Outline of Material Covered on Exam 2 Section
Correlation measures strength of linear relationship
Linear prediction: Estimated as \(y = a + bx\), where '\(a\)' is the intercept which is the value of \(y\) when \(x=0\); '\(b\)' is the slope which is the change in \(y\) per unit increase in \(x\).
Correlation/regression issues: non-linearity; outliers; avoiding extrapolation in prediction; correlation is not causation.
Risk = proportion (or percentage) of the time an adverse outcome occurs.
Increased risk = percentage change from baseline risk to risk of exposed group.
Relative risk = (Risk for exposed group) / (risk for baseline group).
Odds of an event = (Chance of event) / (1 – chance of event).
Odds ratio = (odds of event in one group) / (odds of event in another group).
Simpson’s Paradox: An observed association between two variables can change or even reverse direction when there is another variable that interacts strongly with both variables.
Probabilities (also called "chances") are numbers between 0 and 1.
- If two events are mutually exclusive, then they have no outcomes in common and the probability that one or the other occurs is found by adding the chances.
- If two events are independent, then the chance of one thing don’t change when you know how the other turned out and the probability that both occur is found by multiplying the chances.
- If the ways one event happens are a subset of the ways for another event, then its probability can’t be higher.
- Probabilities of an event can be simulated by repeating the process many times on a computer and keeping track of the relative frequency of the times that the event happens.
Expectation (long run average) = sum of values × probabilities.
Law of Large Numbers: Averages or proportions are likely to be more stable when there are more trials while sums or counts are likely to be more variable.
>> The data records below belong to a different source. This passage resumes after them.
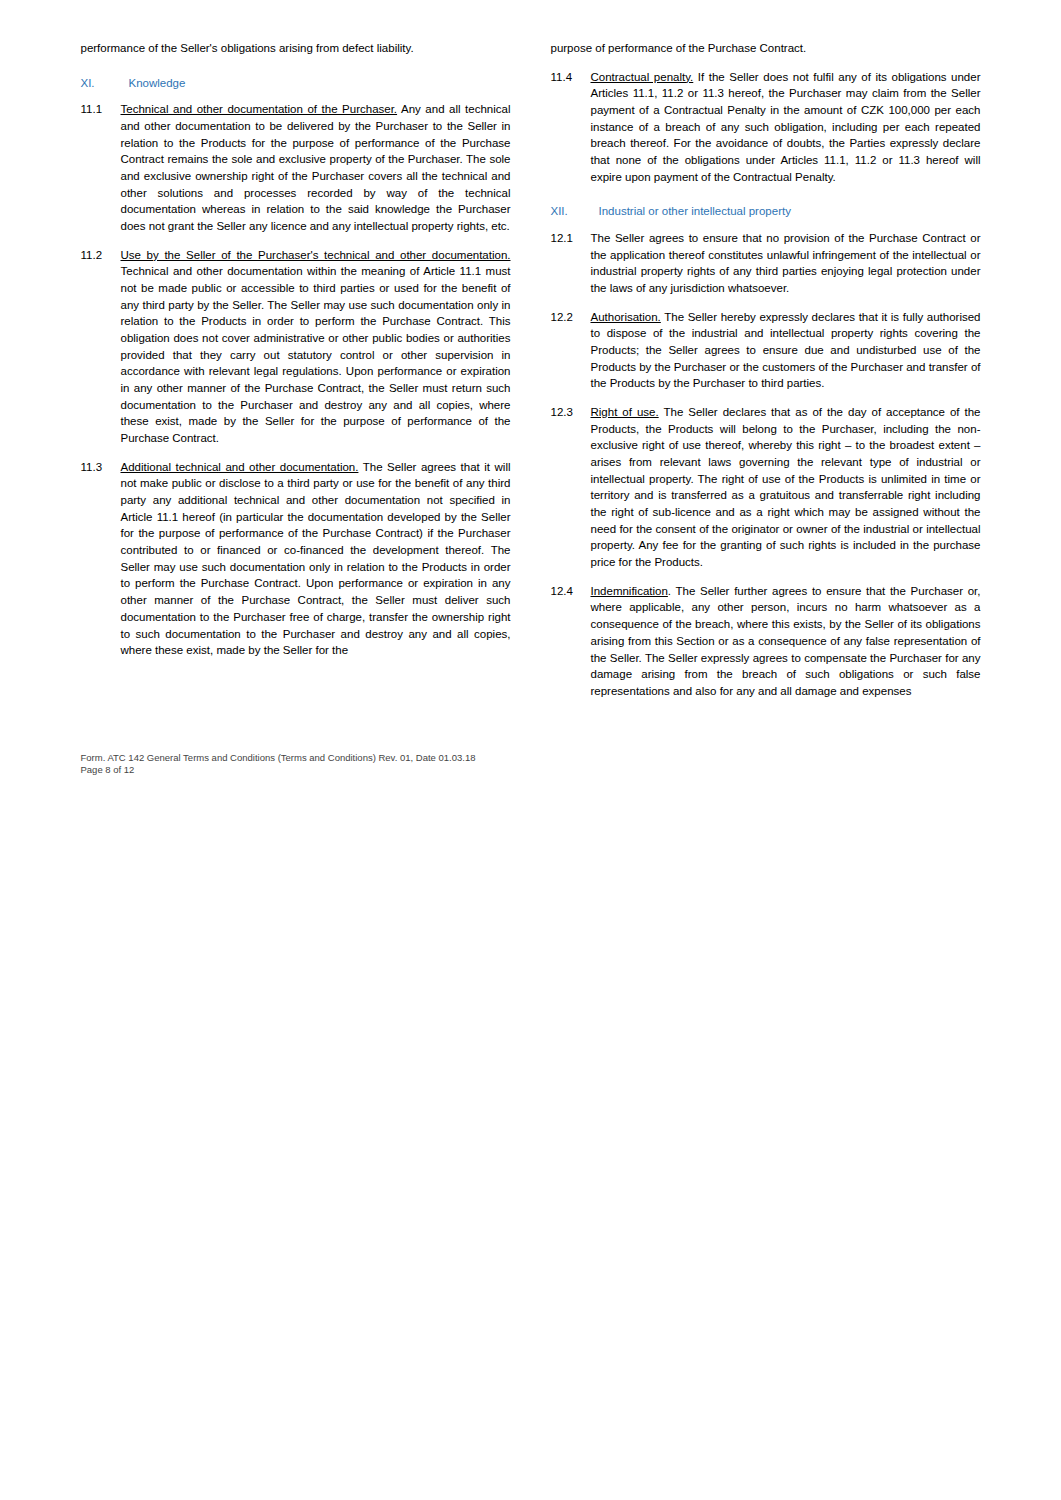performance of the Seller's obligations arising from defect liability.
XI. Knowledge
11.1
Technical and other documentation of the Purchaser. Any and all technical and other documentation to be delivered by the Purchaser to the Seller in relation to the Products for the purpose of performance of the Purchase Contract remains the sole and exclusive property of the Purchaser. The sole and exclusive ownership right of the Purchaser covers all the technical and other solutions and processes recorded by way of the technical documentation whereas in relation to the said knowledge the Purchaser does not grant the Seller any licence and any intellectual property rights, etc.
11.2
Use by the Seller of the Purchaser's technical and other documentation. Technical and other documentation within the meaning of Article 11.1 must not be made public or accessible to third parties or used for the benefit of any third party by the Seller. The Seller may use such documentation only in relation to the Products in order to perform the Purchase Contract. This obligation does not cover administrative or other public bodies or authorities provided that they carry out statutory control or other supervision in accordance with relevant legal regulations. Upon performance or expiration in any other manner of the Purchase Contract, the Seller must return such documentation to the Purchaser and destroy any and all copies, where these exist, made by the Seller for the purpose of performance of the Purchase Contract.
11.3
Additional technical and other documentation. The Seller agrees that it will not make public or disclose to a third party or use for the benefit of any third party any additional technical and other documentation not specified in Article 11.1 hereof (in particular the documentation developed by the Seller for the purpose of performance of the Purchase Contract) if the Purchaser contributed to or financed or co-financed the development thereof. The Seller may use such documentation only in relation to the Products in order to perform the Purchase Contract. Upon performance or expiration in any other manner of the Purchase Contract, the Seller must deliver such documentation to the Purchaser free of charge, transfer the ownership right to such documentation to the Purchaser and destroy any and all copies, where these exist, made by the Seller for the
purpose of performance of the Purchase Contract.
11.4
Contractual penalty. If the Seller does not fulfil any of its obligations under Articles 11.1, 11.2 or 11.3 hereof, the Purchaser may claim from the Seller payment of a Contractual Penalty in the amount of CZK 100,000 per each instance of a breach of any such obligation, including per each repeated breach thereof. For the avoidance of doubts, the Parties expressly declare that none of the obligations under Articles 11.1, 11.2 or 11.3 hereof will expire upon payment of the Contractual Penalty.
XII. Industrial or other intellectual property
12.1
The Seller agrees to ensure that no provision of the Purchase Contract or the application thereof constitutes unlawful infringement of the intellectual or industrial property rights of any third parties enjoying legal protection under the laws of any jurisdiction whatsoever.
12.2
Authorisation. The Seller hereby expressly declares that it is fully authorised to dispose of the industrial and intellectual property rights covering the Products; the Seller agrees to ensure due and undisturbed use of the Products by the Purchaser or the customers of the Purchaser and transfer of the Products by the Purchaser to third parties.
12.3
Right of use. The Seller declares that as of the day of acceptance of the Products, the Products will belong to the Purchaser, including the non-exclusive right of use thereof, whereby this right – to the broadest extent – arises from relevant laws governing the relevant type of industrial or intellectual property. The right of use of the Products is unlimited in time or territory and is transferred as a gratuitous and transferrable right including the right of sub-licence and as a right which may be assigned without the need for the consent of the originator or owner of the industrial or intellectual property. Any fee for the granting of such rights is included in the purchase price for the Products.
12.4
Indemnification. The Seller further agrees to ensure that the Purchaser or, where applicable, any other person, incurs no harm whatsoever as a consequence of the breach, where this exists, by the Seller of its obligations arising from this Section or as a consequence of any false representation of the Seller. The Seller expressly agrees to compensate the Purchaser for any damage arising from the breach of such obligations or such false representations and also for any and all damage and expenses
Form. ATC 142 General Terms and Conditions (Terms and Conditions) Rev. 01, Date 01.03.18
Page 8 of 12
This does not happen by compensation for a bad run of luck since independent trials have no memory.
Sampling distribution of a summary statistic = the distribution of values you would get if you repeat the basic process over-and-over again.
Normal Approximation: the sampling distribution of averages or proportions from a large number of independent trials will approximately follow the normal curve.
The standard deviation of a sample proportion is \(\sqrt{p(1 − p)/n}\).
The standard deviation of a sample mean is \(\frac{(\text{population standard deviation})}{\sqrt{n}}= \frac{\sigma}{n}\).